[Start of section]

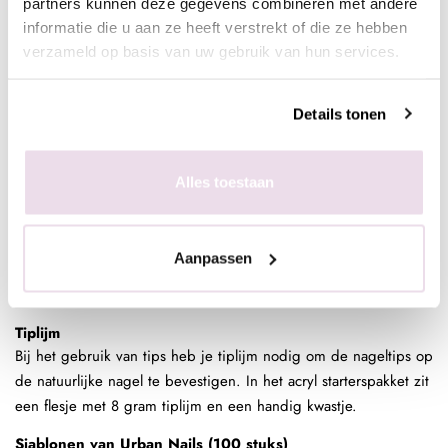
partners kunnen deze gegevens combineren met andere
Urban Nails acryl poeder Cover Pink 10g
informatie die u aan ze heeft verstrekt of die ze hebben
Urban Nails acryl poeder Milky Pink 10g
verzameld op basis van uw gebruik van hun services.
Coffin Tips (100 stuks)
De coffin nagel is razendpopulair. In het acryl starterspakket
Details tonen
vind je honderd coffin tips. Je kunt er sets op maken om aan
klanten te laten zien, je kunt ze gebruiken om technieken op te
oefenen, maar je kunt ze met tiplijm ook op natuurlijke nagels
Alles toestaan
plakken – geschikt voor klanten die liever geen vaste
kunstnagels willen, maar voor een speciale gelegenheid mooie
lange nagels wensen die ze erna gemakkelijk kunnen
Aanpassen
verwijderen. De Urban Nails coffin tips zijn handig gesorteerd
van maat 1 tot 10.
Tiplijm
Bij het gebruik van tips heb je tiplijm nodig om de nageltips op
de natuurlijke nagel te bevestigen. In het acryl starterspakket zit
een flesje met 8 gram tiplijm en een handig kwastje.
Sjablonen van Urban Nails (100 stuks)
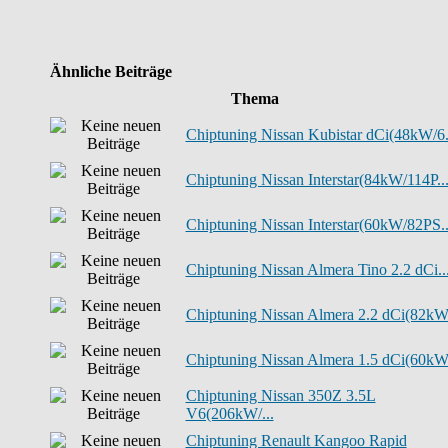
Ähnliche Beiträge
Thema
Chiptuning Nissan Kubistar dCi(48kW/6.
Chiptuning Nissan Interstar(84kW/114P..
Chiptuning Nissan Interstar(60kW/82PS..
Chiptuning Nissan Almera Tino 2.2 dCi..
Chiptuning Nissan Almera 2.2 dCi(82kW.
Chiptuning Nissan Almera 1.5 dCi(60kW.
Chiptuning Nissan 350Z 3.5L
V6(206kW/...
Chiptuning Renault Kangoo Rapid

[End of section]

§ JOB ITEM: Given the records above, return exactly the lines starting at the line containing "De coffin nagel" and ending at the line containing "een flesje met", including both.

§ TASK RESULT:
De coffin nagel is razendpopulair. In het acryl starterspakket
Details tonen
vind je honderd coffin tips. Je kunt er sets op maken om aan
klanten te laten zien, je kunt ze gebruiken om technieken op te
oefenen, maar je kunt ze met tiplijm ook op natuurlijke nagels
Alles toestaan
plakken – geschikt voor klanten die liever geen vaste
kunstnagels willen, maar voor een speciale gelegenheid mooie
lange nagels wensen die ze erna gemakkelijk kunnen
Aanpassen
verwijderen. De Urban Nails coffin tips zijn handig gesorteerd
van maat 1 tot 10.
Tiplijm
Bij het gebruik van tips heb je tiplijm nodig om de nageltips op
de natuurlijke nagel te bevestigen. In het acryl starterspakket zit
een flesje met 8 gram tiplijm en een handig kwastje.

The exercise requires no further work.